Tratou-se de um discurso político que nada teve de eleitoralista, mas que disse a verdade aos seus eleitores potenciais, na altura em que era necessário alertá-los para as suas intenções de voto. Não lhes mentiu. E, logo que este Governo de coligação se constituiu, essas medidas foram vertidas no respectivo programa, discutido e aprovado nesta Assembleia. Recordo algumas delas, para avivar a memória daqueles que esqueceram o contrato assumido pelo Governo: «revisão do regime de arrendamento urbano e instituição da renda justa, quer em função do fogo (renda técnica) quer em função do rendimento do agregado familiar (renda social), com subsídio ao diferencial, quando exista, a retirar de um fundo alimentado por um imposto sobre o montante dos aumentos de renda».

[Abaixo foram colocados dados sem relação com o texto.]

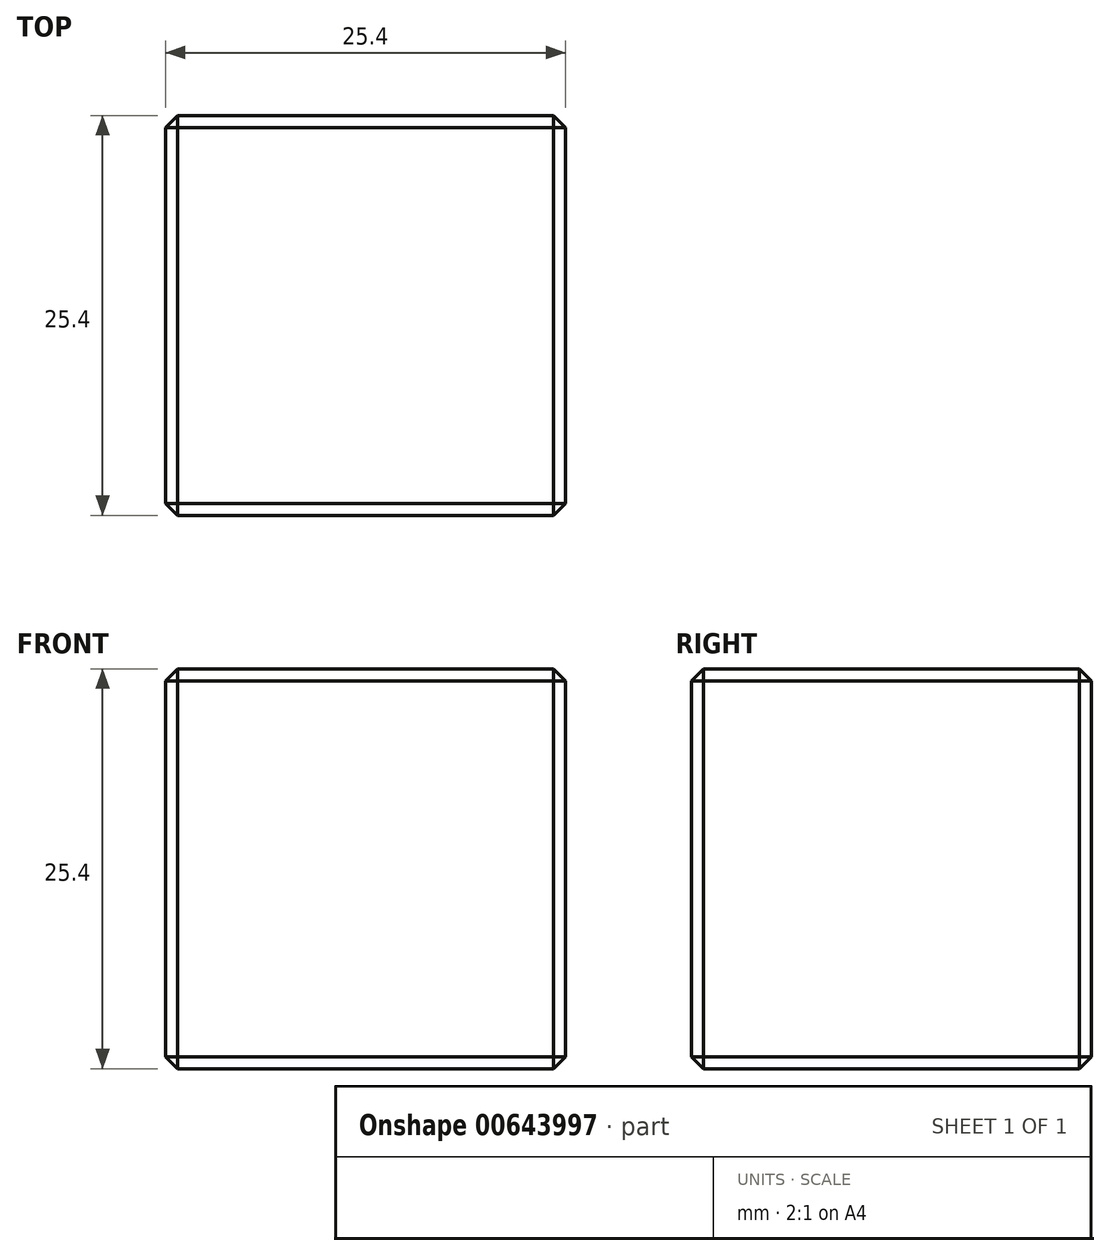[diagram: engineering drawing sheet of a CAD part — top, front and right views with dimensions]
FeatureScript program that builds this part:
annotation { "Feature Type Name" : "Feature", "Feature Type Description" : "" }
export const myFeature = defineFeature(function(context is Context, id is Id, definition is map)
    precondition{}
    {
        {
            var Q0;
            Q0=qCreatedBy(makeId("Front.planeOp"),FACE);
            var sketch = newSketch(context, id + "F0", { "sketchPlane" : qUnion([Q0])});
            skLineSegment(sketch, "E0.bottom", {"start": v(12.7, 12.7) * mm, "end": v(-12.7, 12.7) * mm});
            skLineSegment(sketch, "E0.top", {"start": v(12.7, -12.7) * mm, "end": v(-12.7, -12.7) * mm});
            skLineSegment(sketch, "E0.left", {"start": v(12.7, 12.7) * mm, "end": v(12.7, -12.7) * mm});
            skLineSegment(sketch, "E0.right", {"start": v(-12.7, 12.7) * mm, "end": v(-12.7, -12.7) * mm});
            skPoint(sketch, "E0.middle", {"position": v(0, 0) * mm});
            skSolve(sketch);
        }
        {
            var Q0;
            Q0=makeQuery(id+"F0.imprint","IMPRINT",FACE,{"disambiguationData":[TD([[makeQuery(id+"F0.imprint","IMPRINT",EDGE,{"derivedFrom":sQuery(id+"F0.wireOp",EDGE,"E0.bottom")}),1.0]])]});
            extrude(context, id + "F1", {"entities" : qUnion([Q0]), "endBound" : BoundingType.SYMMETRIC, "depth" : 25.4 * mm, "offsetDistance" : 25.4 * mm});
        }
        {
            var Q0;
            Q0=makeQuery(id+"F1.opExtrude","CAP_EDGE",EDGE,{"disambiguationData":[OSD([sQuery(id+"F0.wireOp",EDGE,"E0.bottom")])],"isStart":true});
            var Q1;
            Q1=makeQuery(id+"F1.opExtrude","SWEPT_EDGE",EDGE,{"disambiguationData":[OSD([sQuery(id+"F0.wireOp",EDGE,"E0.bottom"),sQuery(id+"F0.wireOp",EDGE,"E0.right")])]});
            var Q2;
            Q2=makeQuery(id+"F1.opExtrude","CAP_EDGE",EDGE,{"disambiguationData":[OSD([sQuery(id+"F0.wireOp",EDGE,"E0.bottom")])],"isStart":false});
            var Q3;
            Q3=makeQuery(id+"F1.opExtrude","SWEPT_FACE",FACE,{"disambiguationData":[OSD([sQuery(id+"F0.wireOp",EDGE,"E0.bottom")])]});
            var Q4;
            Q4=makeQuery(id+"F1.opExtrude","SWEPT_FACE",FACE,{"disambiguationData":[OSD([sQuery(id+"F0.wireOp",EDGE,"E0.left")])]});
            var Q5;
            Q5=makeQuery(id+"F1.opExtrude","CAP_FACE",FACE,{"disambiguationData":[OSD([sQuery(id+"F0.wireOp",EDGE,"E0.bottom"),sQuery(id+"F0.wireOp",EDGE,"E0.top"),sQuery(id+"F0.wireOp",EDGE,"E0.left"),sQuery(id+"F0.wireOp",EDGE,"E0.right")])],"isStart":false});
            var Q6;
            Q6=makeQuery(id+"F1.opExtrude","SWEPT_FACE",FACE,{"disambiguationData":[OSD([sQuery(id+"F0.wireOp",EDGE,"E0.right")])]});
            var Q7;
            Q7=makeQuery(id+"F1.opExtrude","CAP_FACE",FACE,{"disambiguationData":[OSD([sQuery(id+"F0.wireOp",EDGE,"E0.bottom"),sQuery(id+"F0.wireOp",EDGE,"E0.top"),sQuery(id+"F0.wireOp",EDGE,"E0.left"),sQuery(id+"F0.wireOp",EDGE,"E0.right")])],"isStart":true});
            chamfer(context, id + "F2", {"entities" : qUnion([Q0, Q1, Q2, Q3, Q4, Q5, Q6, Q7]), "width" : 0.76 * mm, "tangentPropagation" : true});
        }
    });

Antes de passarmos à análise dos grandes princípios que enformam a proposta de lei n.º 77/III, onde aquelas medidas foram vazadas, convirá ainda fazer uma retrospectiva histórica da habitação em Portugal. Dos cerca de 3 200 000 fogos que hoje temos em Portugal, 25% foram construídos antes de 1919, 20% desde este ano até 1946, 30% entre 1946 e 1971 e 2501o entre 1971 e 1981. Do total de fogos, apenas cerca de um terço foi afectado a arrendamento, o que aliás corresponde à média mais baixa da Europa, onde o stock habitacional arrendado varia entre 40% a 60%, sendo o restante parque habitacional próprio dos proprietários.

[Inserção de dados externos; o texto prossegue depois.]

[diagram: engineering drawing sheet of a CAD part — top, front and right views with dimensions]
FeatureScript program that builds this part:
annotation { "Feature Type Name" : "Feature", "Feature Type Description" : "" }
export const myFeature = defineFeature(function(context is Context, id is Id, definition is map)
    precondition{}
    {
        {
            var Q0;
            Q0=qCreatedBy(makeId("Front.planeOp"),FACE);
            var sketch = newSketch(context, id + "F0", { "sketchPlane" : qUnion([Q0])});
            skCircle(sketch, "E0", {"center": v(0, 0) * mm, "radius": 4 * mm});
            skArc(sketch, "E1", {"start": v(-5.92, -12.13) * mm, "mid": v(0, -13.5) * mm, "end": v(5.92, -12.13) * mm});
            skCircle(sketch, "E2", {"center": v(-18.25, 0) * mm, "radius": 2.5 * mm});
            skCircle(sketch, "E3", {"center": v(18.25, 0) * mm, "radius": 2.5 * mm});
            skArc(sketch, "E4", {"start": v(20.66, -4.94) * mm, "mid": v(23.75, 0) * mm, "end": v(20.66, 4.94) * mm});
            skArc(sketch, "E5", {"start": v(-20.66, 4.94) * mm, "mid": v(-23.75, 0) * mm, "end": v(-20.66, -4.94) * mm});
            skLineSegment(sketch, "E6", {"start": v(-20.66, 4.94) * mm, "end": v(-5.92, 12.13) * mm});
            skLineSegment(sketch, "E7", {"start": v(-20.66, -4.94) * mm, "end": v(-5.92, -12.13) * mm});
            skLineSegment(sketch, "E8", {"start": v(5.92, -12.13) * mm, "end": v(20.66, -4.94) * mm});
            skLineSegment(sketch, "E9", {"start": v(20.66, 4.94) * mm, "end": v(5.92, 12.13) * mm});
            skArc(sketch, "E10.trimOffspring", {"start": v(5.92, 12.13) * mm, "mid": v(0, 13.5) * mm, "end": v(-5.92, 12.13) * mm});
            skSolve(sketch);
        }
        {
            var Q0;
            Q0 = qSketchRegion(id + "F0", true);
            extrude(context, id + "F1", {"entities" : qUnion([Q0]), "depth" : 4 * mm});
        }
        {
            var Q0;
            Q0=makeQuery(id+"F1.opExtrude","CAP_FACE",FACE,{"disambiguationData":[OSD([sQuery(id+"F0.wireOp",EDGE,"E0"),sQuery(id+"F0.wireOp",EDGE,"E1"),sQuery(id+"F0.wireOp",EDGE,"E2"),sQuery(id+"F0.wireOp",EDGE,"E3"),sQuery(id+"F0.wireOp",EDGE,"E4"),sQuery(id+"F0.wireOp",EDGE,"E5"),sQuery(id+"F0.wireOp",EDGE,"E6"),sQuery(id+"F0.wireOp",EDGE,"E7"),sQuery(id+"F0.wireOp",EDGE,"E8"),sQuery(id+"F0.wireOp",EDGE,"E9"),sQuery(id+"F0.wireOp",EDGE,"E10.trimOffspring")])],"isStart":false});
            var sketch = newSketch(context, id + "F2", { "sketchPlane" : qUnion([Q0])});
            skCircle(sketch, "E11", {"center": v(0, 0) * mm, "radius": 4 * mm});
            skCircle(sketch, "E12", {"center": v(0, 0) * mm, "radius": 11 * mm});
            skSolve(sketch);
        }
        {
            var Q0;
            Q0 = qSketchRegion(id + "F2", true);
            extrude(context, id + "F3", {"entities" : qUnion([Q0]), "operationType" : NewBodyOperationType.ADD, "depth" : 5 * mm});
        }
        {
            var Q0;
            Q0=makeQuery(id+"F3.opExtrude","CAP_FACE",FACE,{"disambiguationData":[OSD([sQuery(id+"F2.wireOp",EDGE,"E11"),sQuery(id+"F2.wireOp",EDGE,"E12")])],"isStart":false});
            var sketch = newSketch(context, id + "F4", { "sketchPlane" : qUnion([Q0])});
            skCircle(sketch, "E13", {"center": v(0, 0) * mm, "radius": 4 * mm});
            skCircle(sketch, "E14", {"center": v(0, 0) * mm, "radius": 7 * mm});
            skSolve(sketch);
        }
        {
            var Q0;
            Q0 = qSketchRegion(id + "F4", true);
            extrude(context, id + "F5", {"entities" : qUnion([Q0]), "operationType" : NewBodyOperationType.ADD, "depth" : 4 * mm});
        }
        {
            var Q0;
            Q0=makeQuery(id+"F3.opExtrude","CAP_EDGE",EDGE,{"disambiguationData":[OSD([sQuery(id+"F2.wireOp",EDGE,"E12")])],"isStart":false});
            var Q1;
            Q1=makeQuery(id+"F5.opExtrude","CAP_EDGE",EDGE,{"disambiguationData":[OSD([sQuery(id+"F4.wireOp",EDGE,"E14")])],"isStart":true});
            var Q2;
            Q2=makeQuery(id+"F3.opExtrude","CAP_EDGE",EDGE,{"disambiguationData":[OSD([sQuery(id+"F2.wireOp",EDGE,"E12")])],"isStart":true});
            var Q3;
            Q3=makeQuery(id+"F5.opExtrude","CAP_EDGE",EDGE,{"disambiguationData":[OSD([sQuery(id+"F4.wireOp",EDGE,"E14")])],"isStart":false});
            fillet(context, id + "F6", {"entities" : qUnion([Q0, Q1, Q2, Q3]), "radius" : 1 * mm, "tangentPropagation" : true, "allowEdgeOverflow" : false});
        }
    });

Se considerarmos, todavia, a evolução da construção, verificamos que, de 27 193 fogos construídos em 1970, a 14 269 em 1975, a construção atingiu 37 302 em 1981 e 39 790 em 1982, E aqui já podemos constatar um fenómeno que resulta do congelamento das rendas. Daquele total construído, foram arrendados, respectivamente, em Portugal continental e em Lisboa, apenas 11 250 e 1844 em 1970, 6380 e 1622 em 1975 e apenas 531 e 30 em 1981. Esta tendência, aliás, tem vindo a decrescer em proporções alarmantes, designadamente desde 1975, como efeito do congelamento das rendas, por um lado, e por efeito da indisponibilidade de novos fogos para arrendamento, por outro, em virtude dos seguintes factores: inflação galopante, aumento dos custos de produção, taxas de juro e especulação resultantes do próprio congelamento.
Ou seja: não se arrenda, em virtude de os factores que influenciam os novos locatários não serem convidativos, por um lado, e não se constrói pelas mesmas razões. Aliás, é do conhecimento dos Srs. Deputados que existe hoje um stock de algumas dezenas de milhares de fogos novos devolutos, colocados no mercado de compra e venda, mas que continuam indisponibilizados por falta de condições para arrendamento e, ainda, por falta de uma ajustada política de crédito à compra de casa própria. Se levarmos em linha de conta que houve um aumento demográfico significativo em Portugal entre 1970 e 1981, quer por força de retorno de emigrantes, quer por efeito da descolonização, e sabendo que o parque arrendado diminuiu 6% no mesmo período, temos de perguntar-nos: como foi possível chegar a esta situação? Onde se alojaram esses cidadãos? Provavelmente em ilhas e bairros de lata, para além de sobreocupação de habitações no parque arrendado dos principais centros urbanos, sendo 15% em Lisboa e 22% no Porto, para uma taxa de subocupação de 19% em ambas as cidades.